I don't really know i bought them off a friend along with a V12 amp 400 watts or something it worked really good in his car but he got a new set up so i grabbed it cheap! Just wanted the best sound and want to do it once only.


----------



## fokis02 (Feb 24, 2005)

I'd do 1 to 1.25cuft sealed and put some power to them.


----------



## Punkrocka436 (Jul 8, 2003)

You'll get more output with less power out of a ported box, and they can be made to sound as well as a sealed box.
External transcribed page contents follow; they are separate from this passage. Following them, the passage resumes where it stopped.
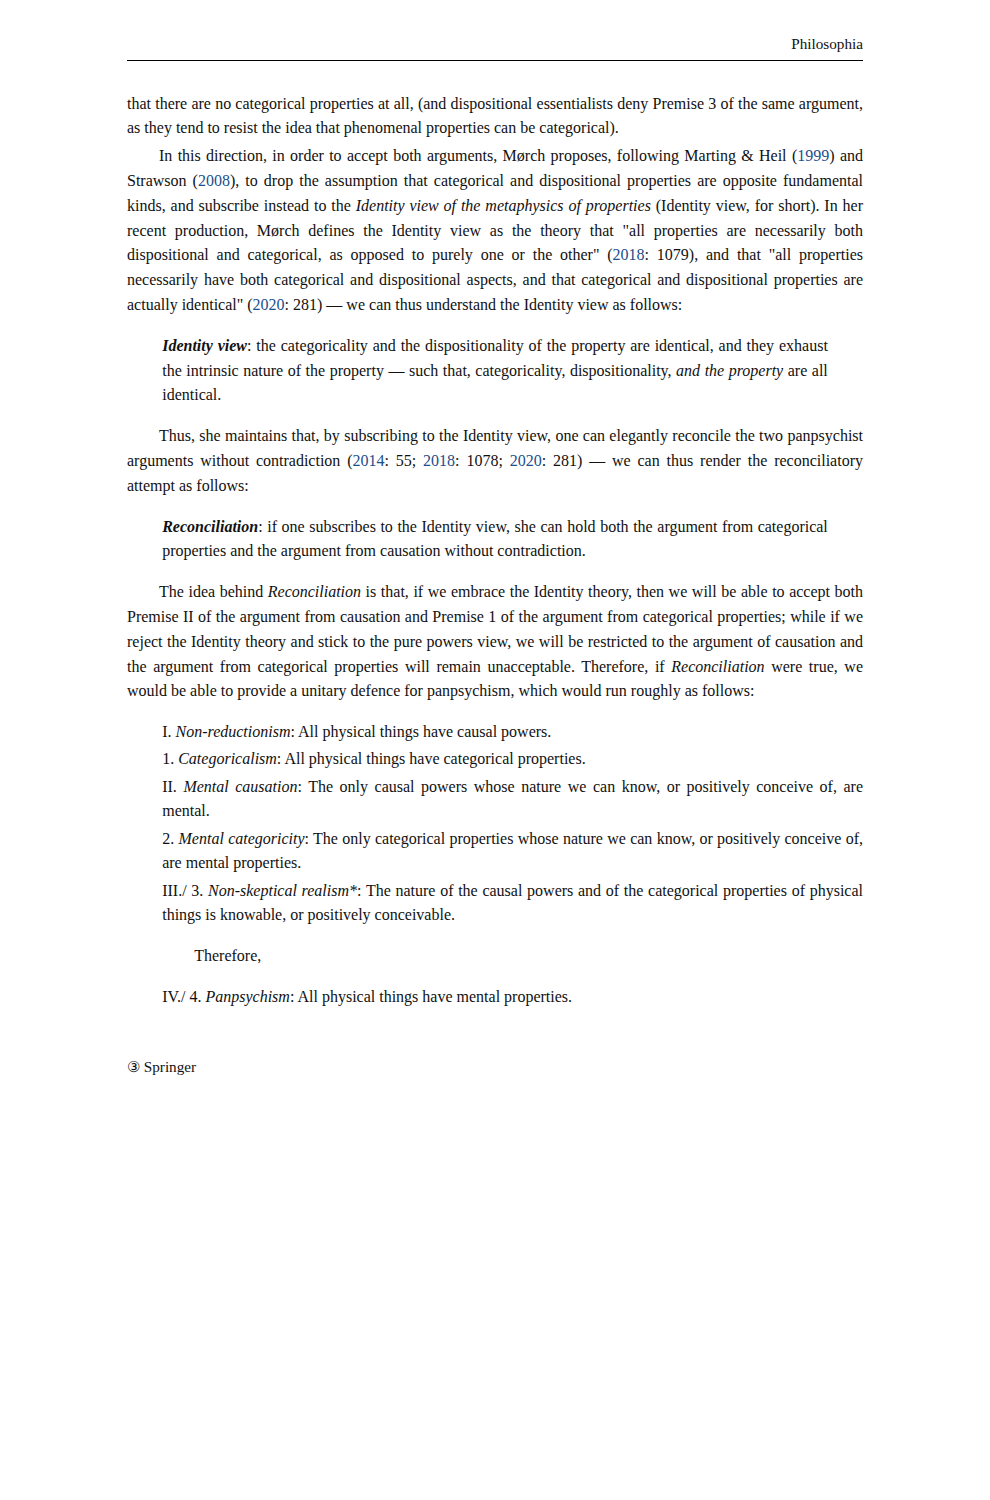Philosophia
that there are no categorical properties at all, (and dispositional essentialists deny Premise 3 of the same argument, as they tend to resist the idea that phenomenal properties can be categorical).
In this direction, in order to accept both arguments, Mørch proposes, following Marting & Heil (1999) and Strawson (2008), to drop the assumption that categorical and dispositional properties are opposite fundamental kinds, and subscribe instead to the Identity view of the metaphysics of properties (Identity view, for short). In her recent production, Mørch defines the Identity view as the theory that "all properties are necessarily both dispositional and categorical, as opposed to purely one or the other" (2018: 1079), and that "all properties necessarily have both categorical and dispositional aspects, and that categorical and dispositional properties are actually identical" (2020: 281) — we can thus understand the Identity view as follows:
Identity view: the categoricality and the dispositionality of the property are identical, and they exhaust the intrinsic nature of the property — such that, categoricality, dispositionality, and the property are all identical.
Thus, she maintains that, by subscribing to the Identity view, one can elegantly reconcile the two panpsychist arguments without contradiction (2014: 55; 2018: 1078; 2020: 281) — we can thus render the reconciliatory attempt as follows:
Reconciliation: if one subscribes to the Identity view, she can hold both the argument from categorical properties and the argument from causation without contradiction.
The idea behind Reconciliation is that, if we embrace the Identity theory, then we will be able to accept both Premise II of the argument from causation and Premise 1 of the argument from categorical properties; while if we reject the Identity theory and stick to the pure powers view, we will be restricted to the argument of causation and the argument from categorical properties will remain unacceptable. Therefore, if Reconciliation were true, we would be able to provide a unitary defence for panpsychism, which would run roughly as follows:
I. Non-reductionism: All physical things have causal powers.
1. Categoricalism: All physical things have categorical properties.
II. Mental causation: The only causal powers whose nature we can know, or positively conceive of, are mental.
2. Mental categoricity: The only categorical properties whose nature we can know, or positively conceive of, are mental properties.
III./ 3. Non-skeptical realism*: The nature of the causal powers and of the categorical properties of physical things is knowable, or positively conceivable.
Therefore,
IV./ 4. Panpsychism: All physical things have mental properties.
③ Springer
With a ported box, you will need to sacrifice more space, but they offer greatere flexibility, especially if you make interchangable ports.

For soudn quality, you would probably want to tune a ported enclosure to 32 hz or lower, i wouldnt go lower than 26 hz though, depending on the Fs of the sub.


----------



## new94 (Jan 9, 2004)

So more space for a ported but it'll sound better with less power, and a ported box less space but you can put the power to them?


----------



## I'm Slow (Dec 30, 2004)

http://www.jlaudio.com/tutorials/magic/index.html

long read but it helped me


----------



## sr20dem0n (Mar 19, 2003)

new94 said:


> So more space for a ported but it'll sound better with less power, and a ported box less space but you can put the power to them?


no no, it will get louder, whether it will actually sound better or not is a completely different story. I don't like the way ported boxes sound, the response is too uneven and you sacrifice the upper end extension just for a higher efficiency down low. It's WAY too hard to get a flat response out of a ported box IMO, it can be done but it takes a lot of EQing.

Also, you took the extra effiency comment the wrong way. Ported boxes will be louder for the same amount of power yes, but you can also feed _more_ power into the sub than sealed (it depends on the frequency you're playing and the box's tuning frequency, but for 90% of the sub's usable range you can feed it more power when it's ported). As long as you have a subsonic filter and a reasonable lowpass frequency, a sub can handle more power mechanically when it's ported than when it's sealed, especially around the tuning frequency.


----------



## DijitaL (Feb 7, 2005)

slow200 said:


> http://www.jlaudio.com/tutorials/magic/index.html
> 
> long read but it helped me


yeah. read that.
i agree with slow200... it helped me out picking what i want alot.
(* and JL own EVERYTHING. IMO. haha *)

thats all ive had is JL's started with 2 12x3D2's thumping around town.. moving up to a ..........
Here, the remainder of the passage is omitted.